Although ferric oxide is common across the red planet, in the dark deposits of Aram Chaos there is a four-fold increase in the spectral signature of ferric oxides, which means that some process has concentrated the oxides in this location. Ferric oxides are generally found with sulphates but, in this case, the lighter sulphates have been blown away, leaving the ferric oxides exposed.
“They have accumulated in dark deposits at the bottom of sulphate cliffs,” says Stephane Le Mouelic, Universite de Nantes. The scientists say that this implies that the ferric oxides have been uncovered by erosion before dropping to the base of the cliffs. The dunes in this region are also enriched in ferric oxides.

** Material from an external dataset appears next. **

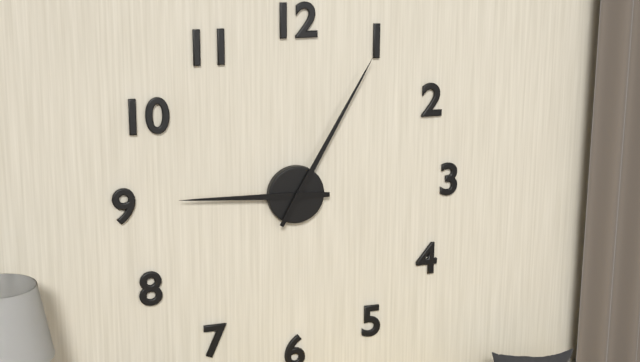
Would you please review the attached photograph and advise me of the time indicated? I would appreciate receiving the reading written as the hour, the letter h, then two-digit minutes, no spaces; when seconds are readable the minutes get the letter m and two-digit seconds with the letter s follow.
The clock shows 9h05
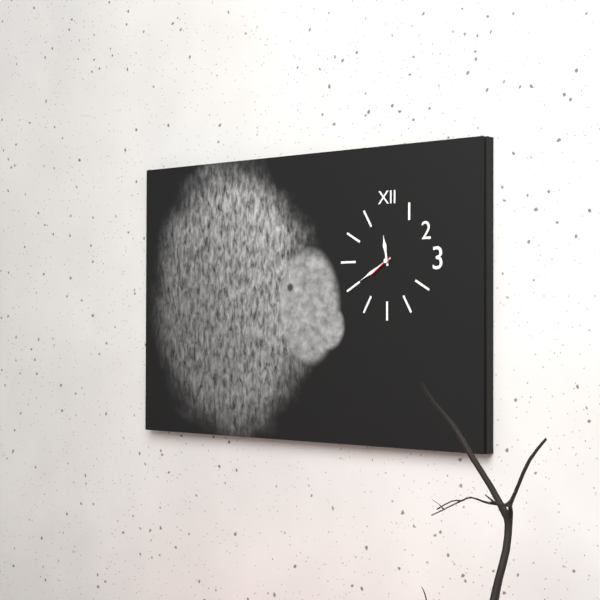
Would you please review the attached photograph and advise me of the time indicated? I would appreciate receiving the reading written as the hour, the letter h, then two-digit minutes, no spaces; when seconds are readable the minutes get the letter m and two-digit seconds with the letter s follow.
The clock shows 11h40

While an interesting discovery for this region of Mars, the phenomenon is not exclusive to Aram Chaos. NASA’s Opportunity rover discovered ferric oxide deposits - nicknamed blueberries - one thousand kilometres away in Meridiani Planum. In addition, Valles Marineris, 3000 kilometres away, also shows similar deposits. The new detection of a similar chemistry in Aram Chaos therefore links together widely separated areas of Mars, and the scientists suspect there could be even more examples in other locations.
Mars Express has been orbiting the red planet for over five years. Image: ESA/Medialab.
“OMEGA is sensitive to the first hundreds of microns of the surface. So, a layer of Martian dust just one millimetre thick will hide the signature from us,” says Marion Masse, lead author on the paper describing these results. Thanks to wind erosion, which has occurred at Aram Chaos, the dust cover has been swept away to reveal the composition of the underlying rocks.
For the time being, however, the true extent and nature of the accumulation process remains a mystery. The science team are now exploring different mechanisms that could have caused it, from atmospheric precipitation such as rain or snow, to volcanic ashes or glacial deposits. Whatever the conclusion, the results will contribute to scientist's understanding of the past climatic and surface process that have shaped the planet.
The findings are discussed in the Journal of Geophysical Research.